Die gute Arbeit der Schule hat sich im Camp schnell herumgesprochen, so dass immer mehr Kinder die Schule besuchten. Mittlerweile besuchen 250 von den 300 Kindern zwischen 6 und 18 Jahren an zwei bis drei Halbtagen pro Woche die Schule; 140 Jugendliche besuchen den Jugendtreffpunkt. Schule und Treffpunkt sind logistisch am Limit. Deshalb wurde am 14. November eine zweite Schule eröffnet, die den Kindern mehr Schulhalbtage ermöglicht.

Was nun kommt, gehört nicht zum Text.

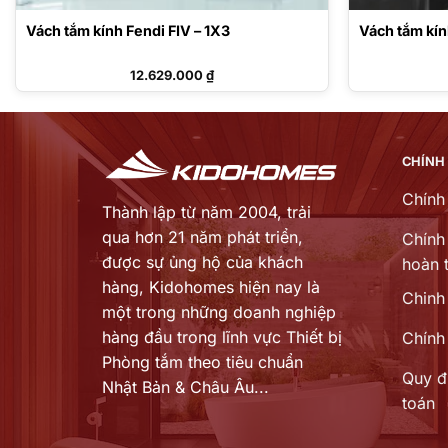
Vách tắm kính Fendi FIV – 1X3
Vách tắm kín
12.629.000
₫
CHÍNH
Chính
Thành lập từ năm 2004, trải
qua hơn 21 năm phát triển,
Chính 
được sự ủng hộ của khách
hoàn t
hàng,
Kidohomes hiện nay là
Chinh
một trong những doanh nghiệp
hàng đầu trong lĩnh vực Thiết bị
Chính
Phòng tắm theo tiêu chuẩn
Quy đ
Nhật Bản & Châu Âu...
toán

Die geschichtlichen Hintergründe der Kinder sind sehr unterschiedlich. Die Arbeit der Lehrpersonen ist deshalb individueller als an einer regulären Schule. Es wird an dieser Schule viel Wert auf Lebenserfahrung, Kultur und Projekte gelegt. Den Kindern wird ein Verhalten beigebracht, das stark auf gegenseitigem Respekt beruht. Zusätzlich lernen sie auch Englisch, da dies die Unterrichtssprache ist. Positive Rückmeldungen des Camp-Managements zeigen, dass die Schule ihre Arbeit gut macht: Die Kinder seien gepflegter, würden ihren Eltern Englisch beibringen und hätten einfach eine positive Aura.
Ohne die Hilfe zahlreicher Volunteers (Freiwilliger) aus verschiedenen Ländern Europas wäre das Projekt allerdings gar nicht realisierbar gewesen. Vor Ort in Chios arbeiten momentan 18 Volunteers, darunter auch Fachkräfte wie Lehrpersonen oder Übersetzer. Baschi, zusammen mit Jacob aus Berlin und Nicholas aus Grossbritan­nien, kümmern sich um die Organisation der Schule. Sie agieren als Schulleitung, die sich um Verträge, Kinderschutz, Schulstoff und viel anderes kümmert.

Der Verein

Auch in der Schweiz kann BAAS auf die ­Hilfe zahlreicher Volunteers zählen. Hierzulande hat der Verein zwei Haupttätigkeiten. Die Vereinsmitglieder sind zum einen präsent an Anlässen, an Festivals und in den Medien, um Spendengelder zu generieren. Zum anderen besuchen sie Schulklassen und Universitäten, um junge Leute für die Flüchtlingsthematik zu sensibilisieren. Denn den jungen Leuten gehört die Zu­kunft, sie werden später in Politik und Wirtschaft die Entscheide fällen.